» Required task
Repeat every record below exactly as written.

» Records for this exercise
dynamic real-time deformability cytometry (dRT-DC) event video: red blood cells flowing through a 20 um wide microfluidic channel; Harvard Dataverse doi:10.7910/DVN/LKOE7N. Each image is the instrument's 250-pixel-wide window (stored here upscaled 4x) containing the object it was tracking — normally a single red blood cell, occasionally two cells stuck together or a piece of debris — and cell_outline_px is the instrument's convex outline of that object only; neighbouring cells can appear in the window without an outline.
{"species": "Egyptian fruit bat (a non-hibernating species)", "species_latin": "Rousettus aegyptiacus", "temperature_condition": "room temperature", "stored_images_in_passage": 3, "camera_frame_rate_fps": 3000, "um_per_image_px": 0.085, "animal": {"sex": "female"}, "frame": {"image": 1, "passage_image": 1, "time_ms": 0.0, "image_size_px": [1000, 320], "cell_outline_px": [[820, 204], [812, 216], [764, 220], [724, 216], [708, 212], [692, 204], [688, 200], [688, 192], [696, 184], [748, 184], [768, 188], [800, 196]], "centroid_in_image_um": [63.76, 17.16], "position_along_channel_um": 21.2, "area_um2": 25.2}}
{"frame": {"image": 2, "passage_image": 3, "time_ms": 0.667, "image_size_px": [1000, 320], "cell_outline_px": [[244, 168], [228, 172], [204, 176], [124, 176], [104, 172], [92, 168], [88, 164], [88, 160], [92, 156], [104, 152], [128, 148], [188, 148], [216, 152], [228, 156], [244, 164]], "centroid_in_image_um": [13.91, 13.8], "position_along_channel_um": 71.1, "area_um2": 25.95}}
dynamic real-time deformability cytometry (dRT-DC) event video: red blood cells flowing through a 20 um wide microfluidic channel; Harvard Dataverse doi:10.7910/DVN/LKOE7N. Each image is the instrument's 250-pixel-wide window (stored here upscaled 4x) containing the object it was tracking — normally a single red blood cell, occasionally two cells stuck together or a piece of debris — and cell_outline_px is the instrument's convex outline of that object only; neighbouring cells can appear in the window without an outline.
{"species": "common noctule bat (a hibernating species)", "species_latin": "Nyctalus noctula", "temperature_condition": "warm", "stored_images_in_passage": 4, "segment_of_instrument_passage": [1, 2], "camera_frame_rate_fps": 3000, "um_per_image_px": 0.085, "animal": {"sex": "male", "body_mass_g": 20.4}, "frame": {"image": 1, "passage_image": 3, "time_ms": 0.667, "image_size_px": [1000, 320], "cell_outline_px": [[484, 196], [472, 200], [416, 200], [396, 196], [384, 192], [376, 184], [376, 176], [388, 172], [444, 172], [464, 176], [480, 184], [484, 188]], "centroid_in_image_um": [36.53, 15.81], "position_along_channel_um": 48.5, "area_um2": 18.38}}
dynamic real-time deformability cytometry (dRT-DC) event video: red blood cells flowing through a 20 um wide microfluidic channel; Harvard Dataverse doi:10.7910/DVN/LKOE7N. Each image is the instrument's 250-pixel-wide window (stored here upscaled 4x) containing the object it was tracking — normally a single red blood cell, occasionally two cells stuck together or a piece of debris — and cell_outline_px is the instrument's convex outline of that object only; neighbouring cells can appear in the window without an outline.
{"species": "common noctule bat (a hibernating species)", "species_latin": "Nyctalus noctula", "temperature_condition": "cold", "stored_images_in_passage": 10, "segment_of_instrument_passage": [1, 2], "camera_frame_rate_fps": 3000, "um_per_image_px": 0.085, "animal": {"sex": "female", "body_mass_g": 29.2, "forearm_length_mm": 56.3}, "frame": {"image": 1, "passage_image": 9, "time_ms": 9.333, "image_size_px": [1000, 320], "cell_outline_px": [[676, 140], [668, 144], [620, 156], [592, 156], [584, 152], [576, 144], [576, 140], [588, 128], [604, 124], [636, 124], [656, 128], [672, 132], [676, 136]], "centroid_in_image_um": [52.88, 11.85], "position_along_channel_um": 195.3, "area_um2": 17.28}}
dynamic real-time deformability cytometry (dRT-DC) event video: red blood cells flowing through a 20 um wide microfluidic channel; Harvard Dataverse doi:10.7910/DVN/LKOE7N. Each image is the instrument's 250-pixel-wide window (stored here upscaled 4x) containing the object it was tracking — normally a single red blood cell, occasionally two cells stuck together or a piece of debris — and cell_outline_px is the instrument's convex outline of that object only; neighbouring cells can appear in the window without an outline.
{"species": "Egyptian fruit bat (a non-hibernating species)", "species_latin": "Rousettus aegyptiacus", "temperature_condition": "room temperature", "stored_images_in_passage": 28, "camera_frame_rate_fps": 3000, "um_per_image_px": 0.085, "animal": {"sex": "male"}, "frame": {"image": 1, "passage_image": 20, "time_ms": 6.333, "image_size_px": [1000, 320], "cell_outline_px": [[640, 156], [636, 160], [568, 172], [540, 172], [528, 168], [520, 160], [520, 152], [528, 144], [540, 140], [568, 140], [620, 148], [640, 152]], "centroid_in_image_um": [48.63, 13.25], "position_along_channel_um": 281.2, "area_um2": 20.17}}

» Final result
dynamic real-time deformability cytometry (dRT-DC) event video: red blood cells flowing through a 20 um wide microfluidic channel; Harvard Dataverse doi:10.7910/DVN/LKOE7N. Each image is the instrument's 250-pixel-wide window (stored here upscaled 4x) containing the object it was tracking — normally a single red blood cell, occasionally two cells stuck together or a piece of debris — and cell_outline_px is the instrument's convex outline of that object only; neighbouring cells can appear in the window without an outline.
{"species": "Egyptian fruit bat (a non-hibernating species)", "species_latin": "Rousettus aegyptiacus", "temperature_condition": "room temperature", "stored_images_in_passage": 3, "camera_frame_rate_fps": 3000, "um_per_image_px": 0.085, "animal": {"sex": "female"}, "frame": {"image": 1, "passage_image": 1, "time_ms": 0.0, "image_size_px": [1000, 320], "cell_outline_px": [[820, 204], [812, 216], [764, 220], [724, 216], [708, 212], [692, 204], [688, 200], [688, 192], [696, 184], [748, 184], [768, 188], [800, 196]], "centroid_in_image_um": [63.76, 17.16], "position_along_channel_um": 21.2, "area_um2": 25.2}}
{"frame": {"image": 2, "passage_image": 3, "time_ms": 0.667, "image_size_px": [1000, 320], "cell_outline_px": [[244, 168], [228, 172], [204, 176], [124, 176], [104, 172], [92, 168], [88, 164], [88, 160], [92, 156], [104, 152], [128, 148], [188, 148], [216, 152], [228, 156], [244, 164]], "centroid_in_image_um": [13.91, 13.8], "position_along_channel_um": 71.1, "area_um2": 25.95}}
dynamic real-time deformability cytometry (dRT-DC) event video: red blood cells flowing through a 20 um wide microfluidic channel; Harvard Dataverse doi:10.7910/DVN/LKOE7N. Each image is the instrument's 250-pixel-wide window (stored here upscaled 4x) containing the object it was tracking — normally a single red blood cell, occasionally two cells stuck together or a piece of debris — and cell_outline_px is the instrument's convex outline of that object only; neighbouring cells can appear in the window without an outline.
{"species": "common noctule bat (a hibernating species)", "species_latin": "Nyctalus noctula", "temperature_condition": "warm", "stored_images_in_passage": 4, "segment_of_instrument_passage": [1, 2], "camera_frame_rate_fps": 3000, "um_per_image_px": 0.085, "animal": {"sex": "male", "body_mass_g": 20.4}, "frame": {"image": 1, "passage_image": 3, "time_ms": 0.667, "image_size_px": [1000, 320], "cell_outline_px": [[484, 196], [472, 200], [416, 200], [396, 196], [384, 192], [376, 184], [376, 176], [388, 172], [444, 172], [464, 176], [480, 184], [484, 188]], "centroid_in_image_um": [36.53, 15.81], "position_along_channel_um": 48.5, "area_um2": 18.38}}
dynamic real-time deformability cytometry (dRT-DC) event video: red blood cells flowing through a 20 um wide microfluidic channel; Harvard Dataverse doi:10.7910/DVN/LKOE7N. Each image is the instrument's 250-pixel-wide window (stored here upscaled 4x) containing the object it was tracking — normally a single red blood cell, occasionally two cells stuck together or a piece of debris — and cell_outline_px is the instrument's convex outline of that object only; neighbouring cells can appear in the window without an outline.
{"species": "common noctule bat (a hibernating species)", "species_latin": "Nyctalus noctula", "temperature_condition": "cold", "stored_images_in_passage": 10, "segment_of_instrument_passage": [1, 2], "camera_frame_rate_fps": 3000, "um_per_image_px": 0.085, "animal": {"sex": "female", "body_mass_g": 29.2, "forearm_length_mm": 56.3}, "frame": {"image": 1, "passage_image": 9, "time_ms": 9.333, "image_size_px": [1000, 320], "cell_outline_px": [[676, 140], [668, 144], [620, 156], [592, 156], [584, 152], [576, 144], [576, 140], [588, 128], [604, 124], [636, 124], [656, 128], [672, 132], [676, 136]], "centroid_in_image_um": [52.88, 11.85], "position_along_channel_um": 195.3, "area_um2": 17.28}}
dynamic real-time deformability cytometry (dRT-DC) event video: red blood cells flowing through a 20 um wide microfluidic channel; Harvard Dataverse doi:10.7910/DVN/LKOE7N. Each image is the instrument's 250-pixel-wide window (stored here upscaled 4x) containing the object it was tracking — normally a single red blood cell, occasionally two cells stuck together or a piece of debris — and cell_outline_px is the instrument's convex outline of that object only; neighbouring cells can appear in the window without an outline.
{"species": "Egyptian fruit bat (a non-hibernating species)", "species_latin": "Rousettus aegyptiacus", "temperature_condition": "room temperature", "stored_images_in_passage": 28, "camera_frame_rate_fps": 3000, "um_per_image_px": 0.085, "animal": {"sex": "male"}, "frame": {"image": 1, "passage_image": 20, "time_ms": 6.333, "image_size_px": [1000, 320], "cell_outline_px": [[640, 156], [636, 160], [568, 172], [540, 172], [528, 168], [520, 160], [520, 152], [528, 144], [540, 140], [568, 140], [620, 148], [640, 152]], "centroid_in_image_um": [48.63, 13.25], "position_along_channel_um": 281.2, "area_um2": 20.17}}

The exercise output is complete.